Davit Benidze

Personal information
- Born: 15 February 1991 (age 35)

Chess career
- Country: Georgia
- Title: Grandmaster (2013)
- Peak rating: 2530 (March 2012)

= Davit Benidze =

Georgian chess grandmaster (born 1991)

Davit Benidze (დავით ბენიძე; born 15 February 1991) is a Georgian chess player who received the FIDE title of Grandmaster (GM) in October 2013.

==Biography==
Benidze has repeatedly represented Georgia at the European Youth Chess Championships and World Youth Chess Championships in different age groups, winning four medals: gold in 2005 at the European Youth Chess Championship (U14 age group), silver in 2001 at the World Youth Chess Championship (U10 age group), and two bronze in 2004 at the European Youth Chess Championship (U14 age group) and in 2009 at the European Youth Chess Championship (U18 age group). In 2006, he played for Georgia in the World Youth U16 Chess Olympiad, winning a team silver medal and an individual bronze medal.
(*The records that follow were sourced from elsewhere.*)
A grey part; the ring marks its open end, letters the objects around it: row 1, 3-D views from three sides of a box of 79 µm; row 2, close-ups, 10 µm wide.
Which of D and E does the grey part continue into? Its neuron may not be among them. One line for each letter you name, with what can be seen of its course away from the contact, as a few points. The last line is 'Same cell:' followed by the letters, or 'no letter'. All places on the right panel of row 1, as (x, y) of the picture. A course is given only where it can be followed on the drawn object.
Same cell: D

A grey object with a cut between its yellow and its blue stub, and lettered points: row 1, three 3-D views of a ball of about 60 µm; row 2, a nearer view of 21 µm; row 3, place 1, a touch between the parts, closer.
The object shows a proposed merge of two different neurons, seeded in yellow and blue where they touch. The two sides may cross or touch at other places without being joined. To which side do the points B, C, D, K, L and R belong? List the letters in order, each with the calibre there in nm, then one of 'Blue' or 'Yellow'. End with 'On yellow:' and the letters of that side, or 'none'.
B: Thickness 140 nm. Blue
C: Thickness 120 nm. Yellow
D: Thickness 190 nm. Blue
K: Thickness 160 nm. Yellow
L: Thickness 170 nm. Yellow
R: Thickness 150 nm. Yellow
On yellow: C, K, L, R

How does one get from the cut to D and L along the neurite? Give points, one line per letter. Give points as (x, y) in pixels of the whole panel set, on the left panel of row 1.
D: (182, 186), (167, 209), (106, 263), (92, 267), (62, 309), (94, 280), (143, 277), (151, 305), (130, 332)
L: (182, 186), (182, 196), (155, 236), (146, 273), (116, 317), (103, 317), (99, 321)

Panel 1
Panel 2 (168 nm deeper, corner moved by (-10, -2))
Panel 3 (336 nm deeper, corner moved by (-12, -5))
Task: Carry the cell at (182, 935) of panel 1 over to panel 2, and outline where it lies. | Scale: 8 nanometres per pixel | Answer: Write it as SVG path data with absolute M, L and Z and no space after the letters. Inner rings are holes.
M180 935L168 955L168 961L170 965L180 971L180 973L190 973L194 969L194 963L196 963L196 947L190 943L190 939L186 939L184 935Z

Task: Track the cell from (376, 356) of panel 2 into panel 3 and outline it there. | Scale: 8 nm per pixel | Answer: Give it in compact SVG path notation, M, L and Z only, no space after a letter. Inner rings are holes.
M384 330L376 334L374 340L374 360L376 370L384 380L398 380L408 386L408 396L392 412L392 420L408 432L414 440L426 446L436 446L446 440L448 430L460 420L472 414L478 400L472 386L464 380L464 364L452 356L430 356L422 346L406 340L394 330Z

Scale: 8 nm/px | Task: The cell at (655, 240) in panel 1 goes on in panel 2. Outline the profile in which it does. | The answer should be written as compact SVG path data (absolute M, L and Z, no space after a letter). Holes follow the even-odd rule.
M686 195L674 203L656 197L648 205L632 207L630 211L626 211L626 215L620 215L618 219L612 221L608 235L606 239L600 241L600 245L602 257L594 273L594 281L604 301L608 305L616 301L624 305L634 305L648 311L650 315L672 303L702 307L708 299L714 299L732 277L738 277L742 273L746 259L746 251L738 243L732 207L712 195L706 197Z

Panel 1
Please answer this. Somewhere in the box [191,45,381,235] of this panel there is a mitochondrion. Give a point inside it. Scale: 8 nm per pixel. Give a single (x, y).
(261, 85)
In 2010, Benidze won a bronze medal at the World Student Championship in Zürich.

He has won numerous international chess tournaments, including first prize or shared first place in the Georgi Tringov memorial in Plovdiv (2012), Kahramanmaraş (2013), Hatay (2013), and Bitlis (2013).

In 2008, Benidze was awarded the International Master (IM) title, and he received the Grandmaster (GM) title five years later.